On-demand farming services with shared agricultural machinery

Abstract

Nowadays, rural households and even governments are faced with increasing yields with limited resources, and the extensive use of agricultural machinery is one of the most efficient methods for that. Agricultural machinery usually charges high prices, and it is economically impractical for small-scale farmers to afford them. The shared agricultural machinery (SAM) is racing ahead full throttle in the market. Rural households submit a usage request and their requirements of operations and time, and the company would provide on-demand farming services for them. This thesis proposes a framework to investigate how to provide on-demand farming services with shared agricultural machinery, from selecting and dispatching SAMs to assigning operators to SAMs.

The first study investigates the optimal selection and maintenance strategy for operational usage of SAMs. A dynamic joint optimization model is developed to formulate such a strategy design problem, considering repeated selections and inspection and maintenance over the planning period. The units of SAMs operational-use reliability upon selection and their reliability after selection in the storage are analyzed, which are the foundation of our optimization problem.
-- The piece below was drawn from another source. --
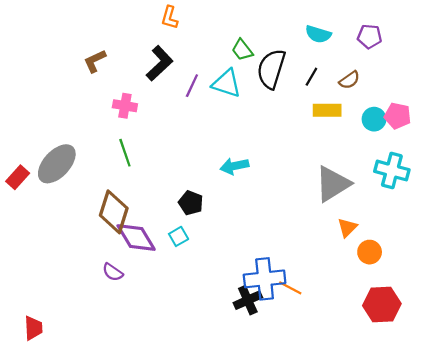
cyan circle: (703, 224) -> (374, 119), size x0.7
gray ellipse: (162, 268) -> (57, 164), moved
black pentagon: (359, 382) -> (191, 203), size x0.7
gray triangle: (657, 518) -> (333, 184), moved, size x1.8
The applicability of the proposed optimization problem is numerically verified.

The second study develops a novel two-step dispatching framework for shared agricultural machinery. In the first step, a model-based spatiotemporal clustering approach is developed to cluster farmlands according to their location, time windows, and crop strain. The shortest route within each cluster of farmlands is also determined. In the second step, shared agricultural machines are routed across the clusters to minimize the dispatching costs. These two steps are formulated as Mixed Integer Linear Programming models, and a threestep heuristic is proposed to solve these problems. The computational results demonstrate the efficiency, effectiveness, and practical value of the developed approach. The decreasing number of working agricultural machines would result in a longer traveling distance. Longer time windows and higher working efficiency could reduce the number of working agricultural machines and dispatching costs but increase the traveling distances.

The third study proposes a methodology for operator assignment with shared agricultural machinery scheduling simultaneously. A mixed integer linear programming model is proposed to formulate our problem with the objective of minimizing the total working time and costs by determining the combinations of harvesters and operators and the routes of harvesters. Valid inequalities are derived for tightening the lower bounds after LP relaxation, which enables quickly solving problems of realistic size with near-optimal solutions. The corresponding heuristic algorithms are also developed. Computational studies are conducted to demonstrate the effectiveness and efficiency of our solution methodology and obtain managerial insights. Compared with the assigning-first routing-second approach, our joint decision-making method could reduce both working time and costs. Hiring more operators is not better than training employed ones to reduce the total working time and costs.